DESCRIPTION OF THE TASK:
Lines to restate from the data below: from the one containing "25: (430, 446, 0.97)" to the one containing "38: (486, 439, 0.88)", both included. Give them again exactly, and only them.
____ LISTED ENTRIES
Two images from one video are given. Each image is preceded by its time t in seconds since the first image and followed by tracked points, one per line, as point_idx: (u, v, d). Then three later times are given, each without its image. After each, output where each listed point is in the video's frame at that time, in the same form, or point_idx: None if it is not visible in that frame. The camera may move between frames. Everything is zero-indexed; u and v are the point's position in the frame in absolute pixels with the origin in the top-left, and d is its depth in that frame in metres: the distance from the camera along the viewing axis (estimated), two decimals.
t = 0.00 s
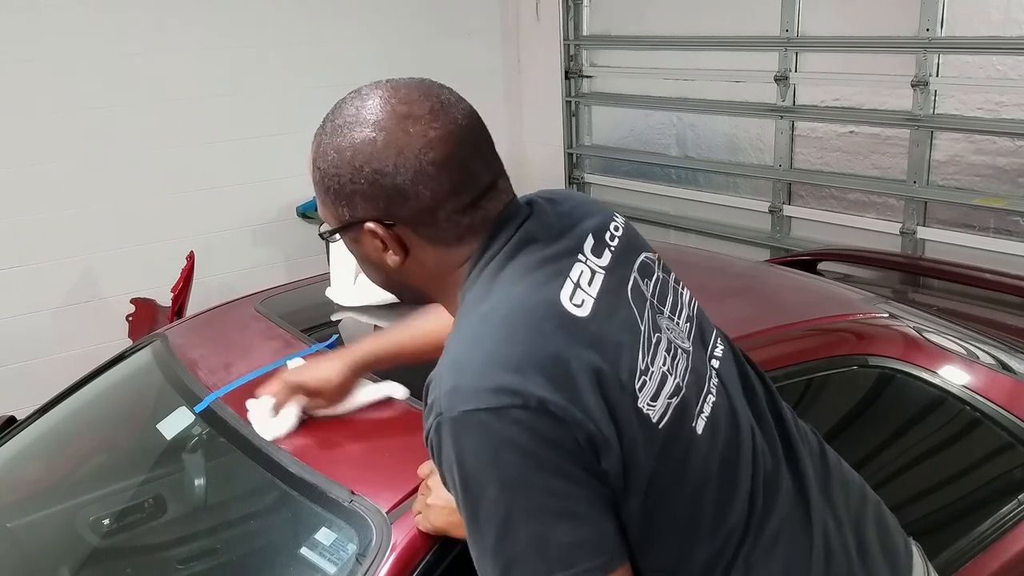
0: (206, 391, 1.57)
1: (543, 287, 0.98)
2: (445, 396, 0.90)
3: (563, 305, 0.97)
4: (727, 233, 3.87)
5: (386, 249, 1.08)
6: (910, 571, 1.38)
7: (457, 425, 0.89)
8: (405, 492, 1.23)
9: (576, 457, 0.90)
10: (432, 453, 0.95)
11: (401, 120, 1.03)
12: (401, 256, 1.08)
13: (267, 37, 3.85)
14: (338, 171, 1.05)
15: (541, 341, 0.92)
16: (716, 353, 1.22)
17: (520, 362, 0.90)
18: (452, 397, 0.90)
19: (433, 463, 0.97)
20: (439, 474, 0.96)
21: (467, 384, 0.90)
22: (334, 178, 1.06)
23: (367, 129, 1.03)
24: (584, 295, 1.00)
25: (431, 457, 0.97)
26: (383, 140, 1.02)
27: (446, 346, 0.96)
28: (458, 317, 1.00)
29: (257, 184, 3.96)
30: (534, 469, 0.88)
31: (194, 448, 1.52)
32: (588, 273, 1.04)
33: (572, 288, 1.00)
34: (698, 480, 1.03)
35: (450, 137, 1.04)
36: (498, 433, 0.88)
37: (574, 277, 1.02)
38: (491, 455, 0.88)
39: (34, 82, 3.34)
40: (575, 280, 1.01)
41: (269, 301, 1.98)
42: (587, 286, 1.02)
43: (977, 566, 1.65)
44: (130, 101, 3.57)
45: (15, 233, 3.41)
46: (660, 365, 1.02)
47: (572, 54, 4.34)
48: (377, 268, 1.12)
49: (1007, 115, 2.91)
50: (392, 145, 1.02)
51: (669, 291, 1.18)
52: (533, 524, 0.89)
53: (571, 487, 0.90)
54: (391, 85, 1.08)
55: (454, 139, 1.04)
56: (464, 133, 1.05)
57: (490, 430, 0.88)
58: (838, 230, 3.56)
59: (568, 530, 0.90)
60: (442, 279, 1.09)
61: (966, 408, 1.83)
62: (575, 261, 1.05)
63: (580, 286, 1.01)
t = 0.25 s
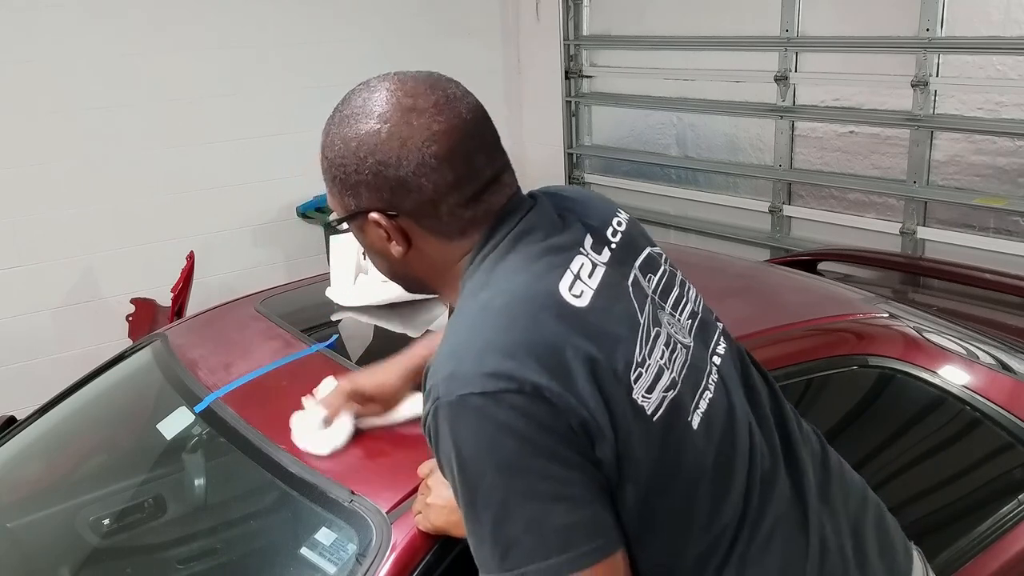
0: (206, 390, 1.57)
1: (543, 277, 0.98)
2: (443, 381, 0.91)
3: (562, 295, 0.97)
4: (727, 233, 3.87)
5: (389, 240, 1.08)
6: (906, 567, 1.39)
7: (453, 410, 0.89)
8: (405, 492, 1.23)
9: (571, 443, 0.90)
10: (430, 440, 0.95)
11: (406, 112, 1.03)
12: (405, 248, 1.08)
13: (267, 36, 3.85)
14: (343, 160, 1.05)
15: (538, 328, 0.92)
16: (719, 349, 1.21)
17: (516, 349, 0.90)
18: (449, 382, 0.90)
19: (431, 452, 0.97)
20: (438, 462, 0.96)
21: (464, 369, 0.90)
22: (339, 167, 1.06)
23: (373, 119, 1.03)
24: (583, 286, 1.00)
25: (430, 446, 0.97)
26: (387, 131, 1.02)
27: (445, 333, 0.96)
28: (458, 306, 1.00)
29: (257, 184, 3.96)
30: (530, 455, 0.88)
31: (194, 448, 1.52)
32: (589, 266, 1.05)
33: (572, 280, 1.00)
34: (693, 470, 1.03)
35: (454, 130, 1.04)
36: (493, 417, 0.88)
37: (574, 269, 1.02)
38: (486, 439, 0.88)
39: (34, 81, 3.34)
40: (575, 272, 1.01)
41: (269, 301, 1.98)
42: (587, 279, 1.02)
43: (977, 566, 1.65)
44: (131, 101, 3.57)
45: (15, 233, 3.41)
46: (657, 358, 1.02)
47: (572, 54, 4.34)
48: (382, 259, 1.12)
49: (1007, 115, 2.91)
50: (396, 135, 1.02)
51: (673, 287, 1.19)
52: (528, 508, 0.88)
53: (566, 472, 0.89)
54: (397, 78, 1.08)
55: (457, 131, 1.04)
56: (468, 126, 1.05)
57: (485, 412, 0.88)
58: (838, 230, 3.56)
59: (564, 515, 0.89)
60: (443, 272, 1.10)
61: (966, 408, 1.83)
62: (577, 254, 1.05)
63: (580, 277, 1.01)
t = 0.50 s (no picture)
0: (206, 391, 1.57)
1: (560, 269, 0.95)
2: (457, 368, 0.89)
3: (582, 288, 0.94)
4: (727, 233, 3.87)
5: (411, 219, 1.08)
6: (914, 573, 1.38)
7: (466, 397, 0.87)
8: (405, 492, 1.23)
9: (584, 437, 0.88)
10: (442, 426, 0.93)
11: (430, 88, 1.06)
12: (424, 226, 1.08)
13: (267, 36, 3.85)
14: (368, 137, 1.08)
15: (557, 317, 0.90)
16: (737, 350, 1.21)
17: (531, 338, 0.88)
18: (464, 367, 0.88)
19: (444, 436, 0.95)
20: (449, 448, 0.94)
21: (479, 355, 0.88)
22: (364, 145, 1.08)
23: (399, 97, 1.07)
24: (602, 280, 0.97)
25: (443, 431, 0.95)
26: (412, 105, 1.05)
27: (461, 320, 0.94)
28: (475, 294, 0.98)
29: (257, 184, 3.96)
30: (542, 446, 0.86)
31: (194, 448, 1.52)
32: (609, 261, 1.01)
33: (591, 273, 0.97)
34: (704, 465, 1.01)
35: (476, 103, 1.06)
36: (506, 406, 0.86)
37: (594, 262, 0.99)
38: (498, 428, 0.86)
39: (34, 82, 3.34)
40: (595, 266, 0.98)
41: (269, 301, 1.98)
42: (606, 272, 0.99)
43: (977, 566, 1.65)
44: (131, 101, 3.57)
45: (15, 233, 3.41)
46: (674, 355, 1.00)
47: (572, 54, 4.34)
48: (403, 243, 1.12)
49: (1007, 115, 2.91)
50: (419, 108, 1.05)
51: (691, 286, 1.17)
52: (538, 499, 0.86)
53: (578, 465, 0.87)
54: (422, 62, 1.12)
55: (479, 104, 1.06)
56: (490, 101, 1.07)
57: (499, 400, 0.86)
58: (838, 230, 3.56)
59: (574, 507, 0.87)
60: (463, 253, 1.08)
61: (966, 408, 1.83)
62: (597, 248, 1.01)
63: (599, 271, 0.98)
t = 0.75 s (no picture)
0: (206, 390, 1.57)
1: (565, 268, 0.94)
2: (463, 366, 0.89)
3: (588, 286, 0.94)
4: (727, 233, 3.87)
5: (415, 218, 1.08)
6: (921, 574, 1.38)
7: (472, 395, 0.87)
8: (405, 492, 1.23)
9: (591, 435, 0.88)
10: (448, 424, 0.93)
11: (431, 86, 1.06)
12: (429, 225, 1.07)
13: (267, 36, 3.84)
14: (371, 137, 1.08)
15: (561, 316, 0.90)
16: (743, 348, 1.21)
17: (537, 335, 0.88)
18: (470, 366, 0.88)
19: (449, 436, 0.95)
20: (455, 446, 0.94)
21: (484, 354, 0.88)
22: (367, 145, 1.09)
23: (400, 95, 1.07)
24: (608, 277, 0.97)
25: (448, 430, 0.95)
26: (414, 103, 1.05)
27: (467, 318, 0.94)
28: (481, 292, 0.97)
29: (257, 184, 3.96)
30: (548, 444, 0.86)
31: (194, 448, 1.52)
32: (615, 258, 1.01)
33: (597, 270, 0.97)
34: (711, 464, 1.01)
35: (478, 99, 1.06)
36: (511, 404, 0.86)
37: (600, 260, 0.99)
38: (504, 425, 0.86)
39: (34, 81, 3.34)
40: (600, 263, 0.98)
41: (269, 301, 1.98)
42: (612, 270, 0.99)
43: (976, 566, 1.65)
44: (130, 101, 3.57)
45: (15, 233, 3.41)
46: (681, 353, 1.00)
47: (573, 54, 4.33)
48: (406, 243, 1.12)
49: (1007, 115, 2.91)
50: (421, 106, 1.05)
51: (696, 283, 1.17)
52: (543, 498, 0.86)
53: (584, 463, 0.87)
54: (423, 61, 1.12)
55: (481, 101, 1.06)
56: (493, 98, 1.07)
57: (504, 399, 0.86)
58: (838, 230, 3.56)
59: (579, 506, 0.86)
60: (467, 251, 1.08)
61: (966, 408, 1.83)
62: (603, 245, 1.02)
63: (605, 268, 0.98)
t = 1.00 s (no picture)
0: (206, 391, 1.57)
1: (609, 255, 0.93)
2: (500, 347, 0.87)
3: (634, 274, 0.93)
4: (727, 233, 3.87)
5: (457, 203, 1.06)
6: None
7: (508, 376, 0.86)
8: (405, 492, 1.22)
9: (625, 429, 0.87)
10: (478, 403, 0.92)
11: (475, 68, 1.05)
12: (472, 210, 1.05)
13: (266, 37, 3.85)
14: (412, 120, 1.06)
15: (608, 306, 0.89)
16: (782, 347, 1.20)
17: (579, 322, 0.87)
18: (507, 347, 0.87)
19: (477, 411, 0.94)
20: (484, 424, 0.94)
21: (523, 335, 0.86)
22: (408, 128, 1.07)
23: (444, 77, 1.06)
24: (652, 267, 0.96)
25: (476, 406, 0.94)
26: (458, 84, 1.04)
27: (505, 302, 0.93)
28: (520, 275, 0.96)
29: (257, 184, 3.95)
30: (579, 434, 0.85)
31: (194, 448, 1.52)
32: (659, 249, 1.00)
33: (641, 260, 0.96)
34: (744, 462, 1.00)
35: (523, 81, 1.05)
36: (547, 389, 0.84)
37: (644, 249, 0.98)
38: (538, 409, 0.85)
39: (34, 81, 3.34)
40: (645, 253, 0.97)
41: (269, 301, 1.97)
42: (656, 261, 0.98)
43: (978, 566, 1.65)
44: (130, 101, 3.57)
45: (15, 233, 3.41)
46: (721, 348, 1.00)
47: (572, 54, 4.33)
48: (445, 231, 1.10)
49: (1007, 115, 2.91)
50: (466, 87, 1.04)
51: (739, 279, 1.16)
52: (568, 488, 0.86)
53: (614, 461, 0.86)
54: (460, 45, 1.11)
55: (525, 83, 1.06)
56: (537, 80, 1.07)
57: (540, 385, 0.85)
58: (838, 230, 3.56)
59: (603, 502, 0.86)
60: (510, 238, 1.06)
61: (966, 408, 1.84)
62: (648, 236, 1.00)
63: (649, 258, 0.97)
________
WRITTEN ANSWER:
25: (430, 446, 0.97)
26: (387, 131, 1.02)
27: (445, 333, 0.96)
28: (458, 306, 1.00)
29: (257, 184, 3.96)
30: (530, 455, 0.88)
31: (194, 448, 1.52)
32: (589, 266, 1.05)
33: (572, 280, 1.00)
34: (693, 470, 1.03)
35: (454, 130, 1.04)
36: (493, 417, 0.88)
37: (574, 269, 1.02)
38: (486, 439, 0.88)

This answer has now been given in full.